[Your task]
Reproduce verbatim the lines from the one containing "ajánlatokat!" through the one containing "Έντονη διαμαρτυρία", both included, and omit the pictures from your output.

= = = =

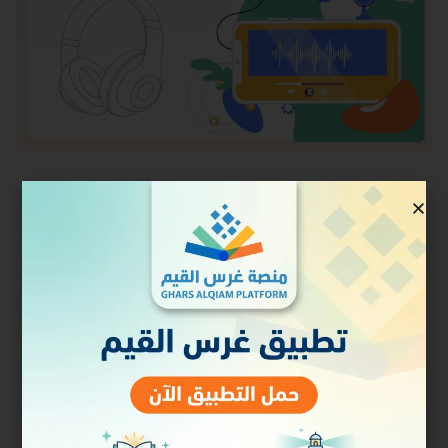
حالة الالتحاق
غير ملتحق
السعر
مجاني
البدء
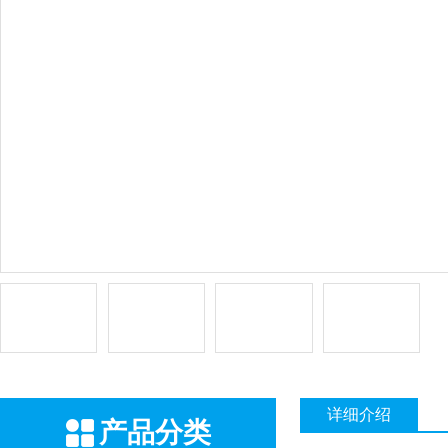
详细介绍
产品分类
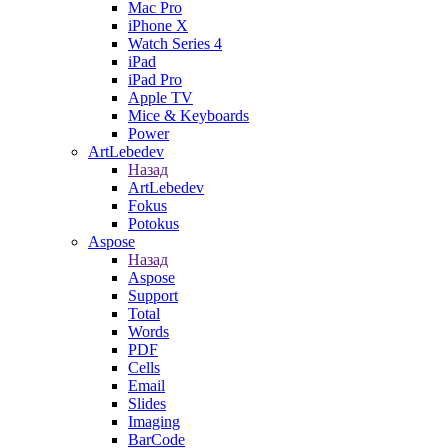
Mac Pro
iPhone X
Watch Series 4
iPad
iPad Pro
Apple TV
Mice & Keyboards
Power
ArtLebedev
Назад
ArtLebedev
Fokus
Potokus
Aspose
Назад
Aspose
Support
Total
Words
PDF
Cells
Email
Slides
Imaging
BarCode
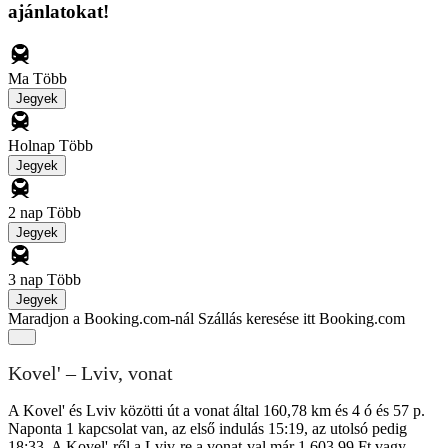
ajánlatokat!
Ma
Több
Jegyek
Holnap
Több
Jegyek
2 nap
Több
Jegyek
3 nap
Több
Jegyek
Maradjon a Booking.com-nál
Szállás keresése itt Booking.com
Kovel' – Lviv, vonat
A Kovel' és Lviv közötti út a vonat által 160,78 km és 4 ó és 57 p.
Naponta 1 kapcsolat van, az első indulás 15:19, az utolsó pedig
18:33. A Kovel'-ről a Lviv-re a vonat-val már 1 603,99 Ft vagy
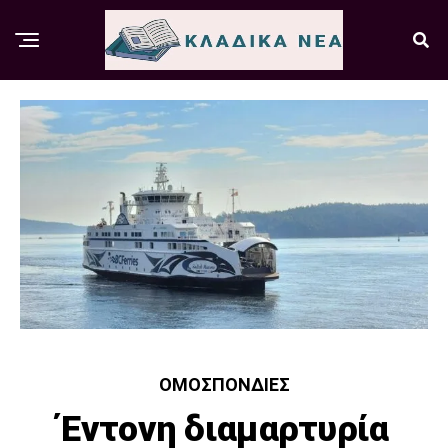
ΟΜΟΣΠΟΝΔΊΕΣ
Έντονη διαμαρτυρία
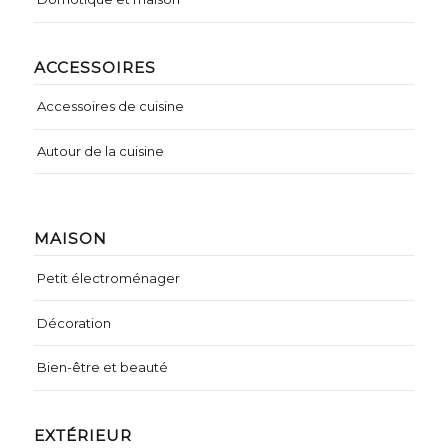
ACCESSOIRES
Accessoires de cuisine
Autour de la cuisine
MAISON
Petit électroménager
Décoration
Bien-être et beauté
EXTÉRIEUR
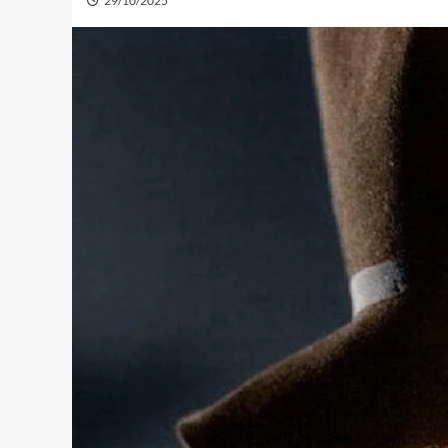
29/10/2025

= = = =

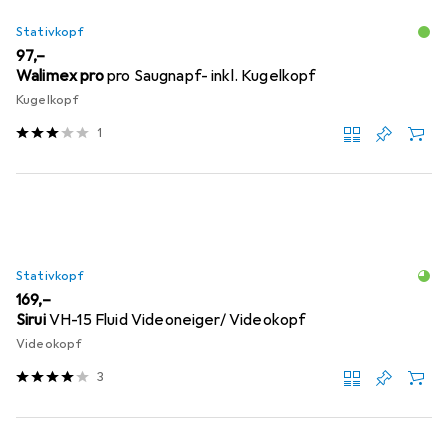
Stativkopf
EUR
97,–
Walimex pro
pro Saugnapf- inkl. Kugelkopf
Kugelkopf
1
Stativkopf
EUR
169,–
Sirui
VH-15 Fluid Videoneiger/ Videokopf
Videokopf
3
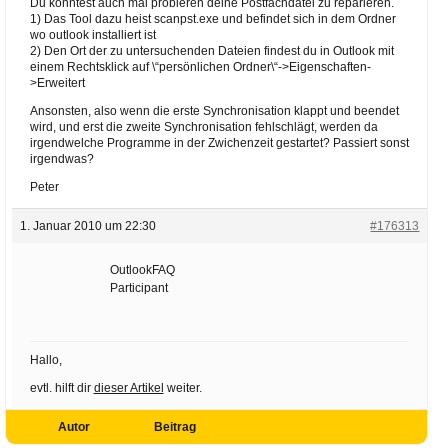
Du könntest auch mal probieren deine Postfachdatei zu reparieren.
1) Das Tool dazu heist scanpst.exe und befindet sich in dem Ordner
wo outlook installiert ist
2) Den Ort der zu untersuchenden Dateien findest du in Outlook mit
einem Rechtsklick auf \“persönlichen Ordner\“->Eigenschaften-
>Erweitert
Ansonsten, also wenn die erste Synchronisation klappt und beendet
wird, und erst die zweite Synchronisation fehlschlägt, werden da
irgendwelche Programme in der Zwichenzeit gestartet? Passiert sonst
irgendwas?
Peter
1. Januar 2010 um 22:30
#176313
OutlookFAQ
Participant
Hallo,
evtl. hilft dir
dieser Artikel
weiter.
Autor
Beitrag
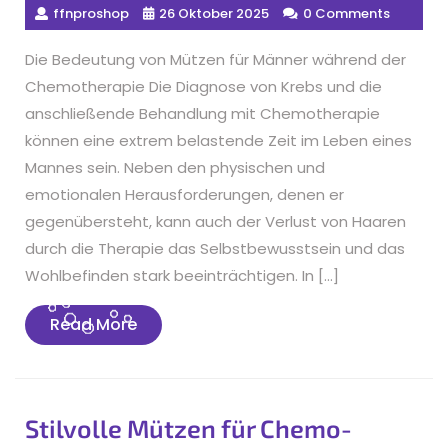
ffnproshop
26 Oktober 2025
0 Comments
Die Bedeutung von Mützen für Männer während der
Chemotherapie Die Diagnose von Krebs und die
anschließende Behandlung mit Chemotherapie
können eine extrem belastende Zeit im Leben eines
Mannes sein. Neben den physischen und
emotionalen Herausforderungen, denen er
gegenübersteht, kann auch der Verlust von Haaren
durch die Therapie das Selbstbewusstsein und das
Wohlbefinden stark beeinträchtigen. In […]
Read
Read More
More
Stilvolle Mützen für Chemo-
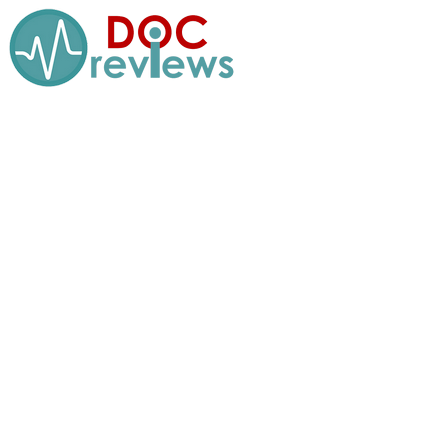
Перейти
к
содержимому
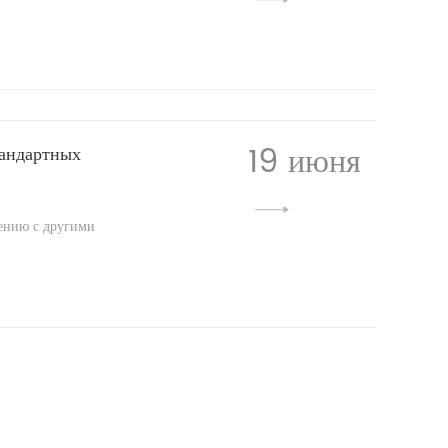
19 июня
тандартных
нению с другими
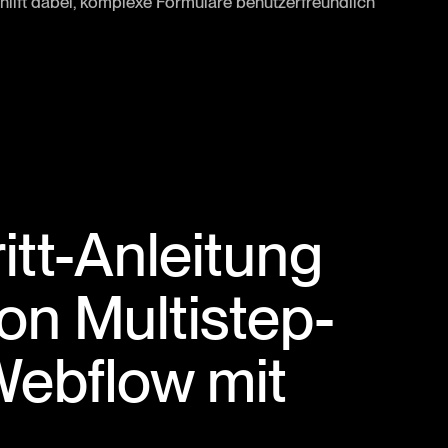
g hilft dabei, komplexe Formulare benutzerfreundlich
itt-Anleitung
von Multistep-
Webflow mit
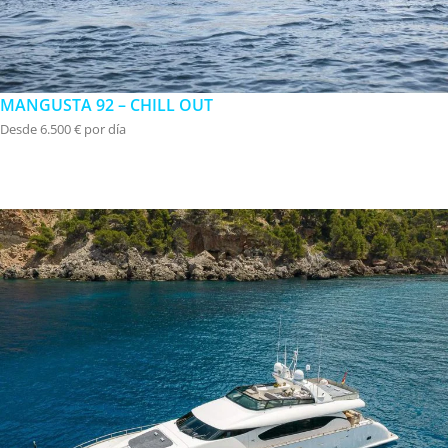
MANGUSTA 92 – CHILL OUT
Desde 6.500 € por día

= = = =

[Result for this exercise]
ajánlatokat!
Ma
Több
Jegyek
Holnap
Több
Jegyek
2 nap
Több
Jegyek
3 nap
Több
Jegyek
Maradjon a Booking.com-nál
Szállás keresése itt Booking.com
Kovel' – Lviv, vonat
A Kovel' és Lviv közötti út a vonat által 160,78 km és 4 ó és 57 p.
Naponta 1 kapcsolat van, az első indulás 15:19, az utolsó pedig
18:33. A Kovel'-ről a Lviv-re a vonat-val már 1 603,99 Ft vagy
ΟΜΟΣΠΟΝΔΊΕΣ
Έντονη διαμαρτυρία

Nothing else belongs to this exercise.